Goal:
Could you recast every line of the data below as a Markdown table with the columns "Row" and "Line", numbering the rows and skipping blank lines? Leave the pictures out of the answer.

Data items
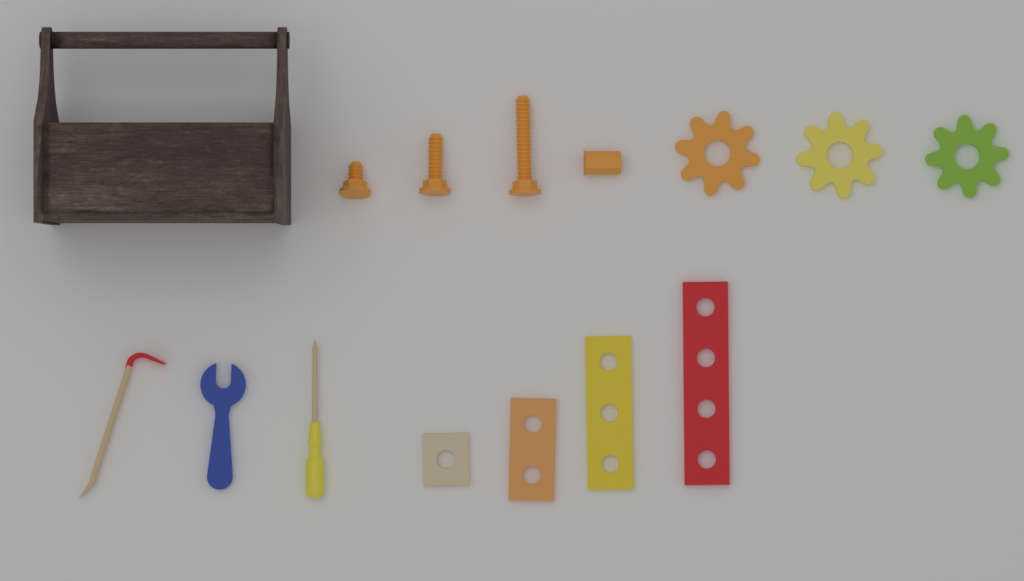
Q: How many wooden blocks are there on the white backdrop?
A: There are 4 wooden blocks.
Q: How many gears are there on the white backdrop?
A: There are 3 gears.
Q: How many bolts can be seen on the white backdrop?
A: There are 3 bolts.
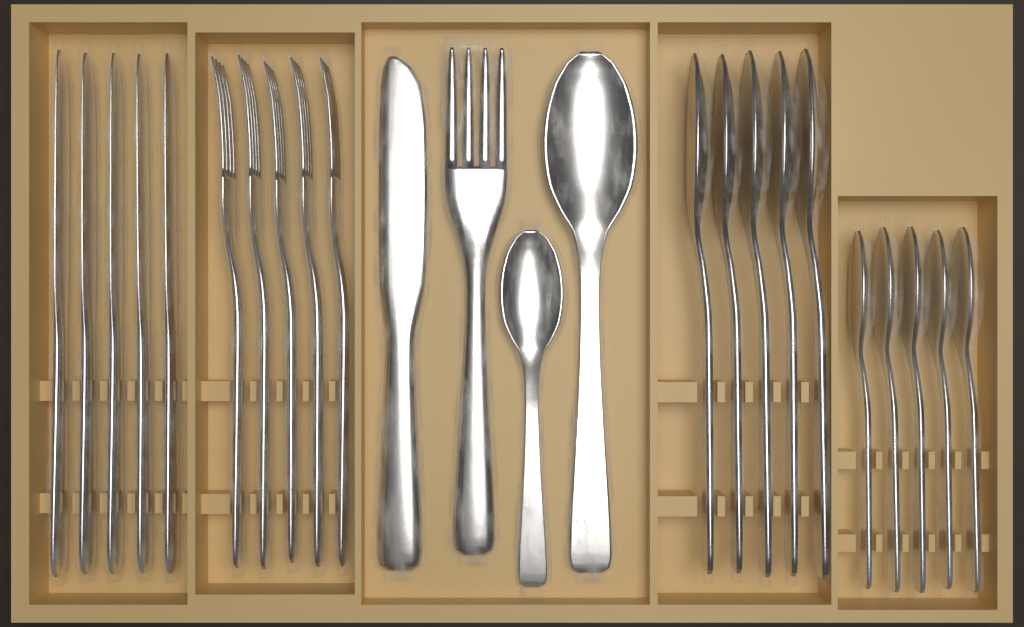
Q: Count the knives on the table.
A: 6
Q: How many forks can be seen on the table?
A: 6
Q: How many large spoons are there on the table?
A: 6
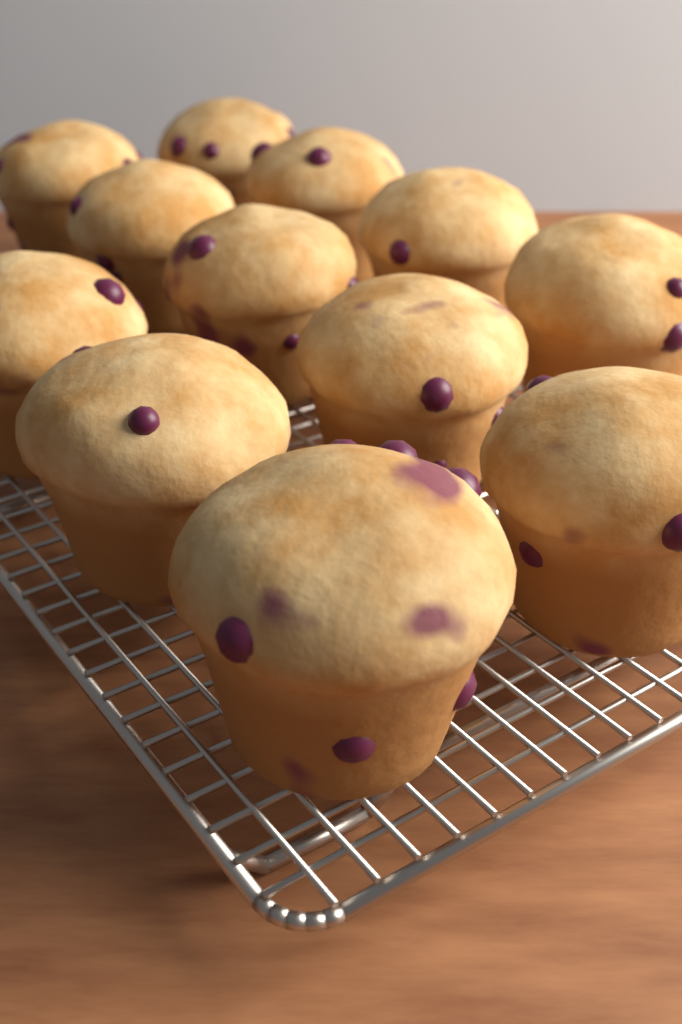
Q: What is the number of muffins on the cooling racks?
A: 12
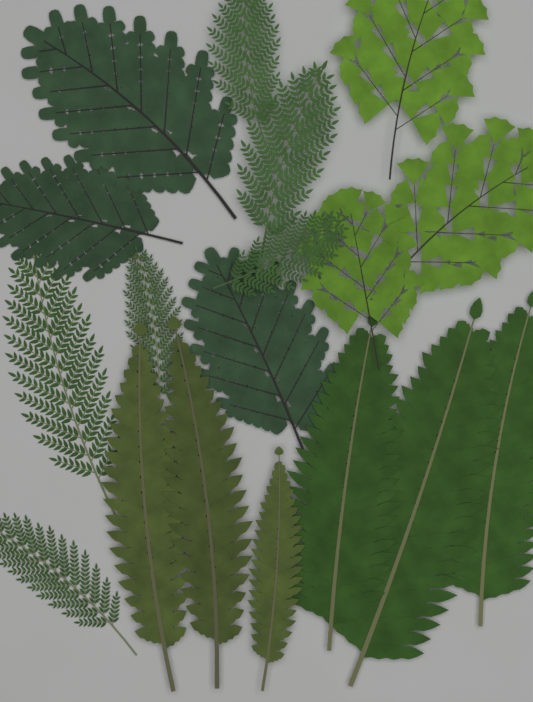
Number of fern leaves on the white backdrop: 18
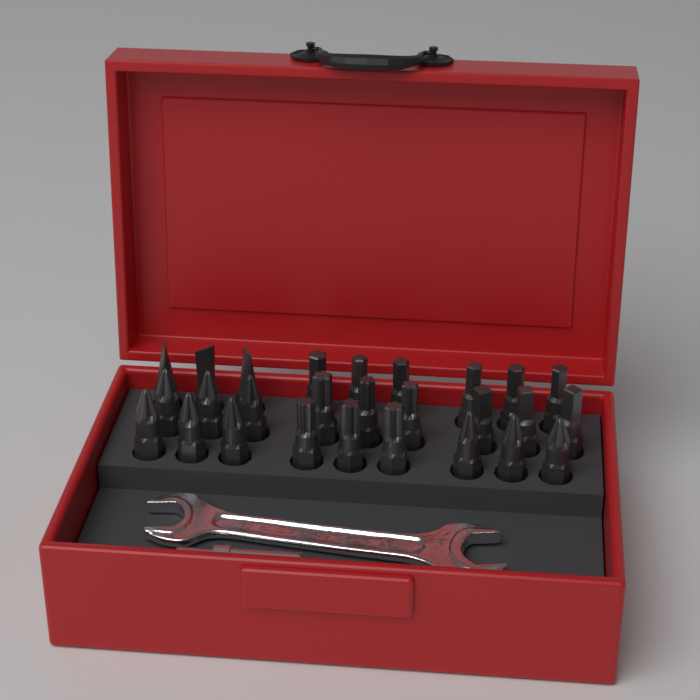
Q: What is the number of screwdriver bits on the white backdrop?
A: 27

Correct response:
| Row | Line |
|---|---|
| 1 | Q: How many wooden blocks are there on the white backdrop? |
| 2 | A: There are 4 wooden blocks. |
| 3 | Q: How many gears are there on the white backdrop? |
| 4 | A: There are 3 gears. |
| 5 | Q: How many bolts can be seen on the white backdrop? |
| 6 | A: There are 3 bolts. |
| 7 | Q: Count the knives on the table. |
| 8 | A: 6 |
| 9 | Q: How many forks can be seen on the table? |
| 10 | A: 6 |
| 11 | Q: How many large spoons are there on the table? |
| 12 | A: 6 |
| 13 | Q: What is the number of muffins on the cooling racks? |
| 14 | A: 12 |
| 15 | Number of fern leaves on the white backdrop: 18 |
| 16 | Q: What is the number of screwdriver bits on the white backdrop? |
| 17 | A: 27 |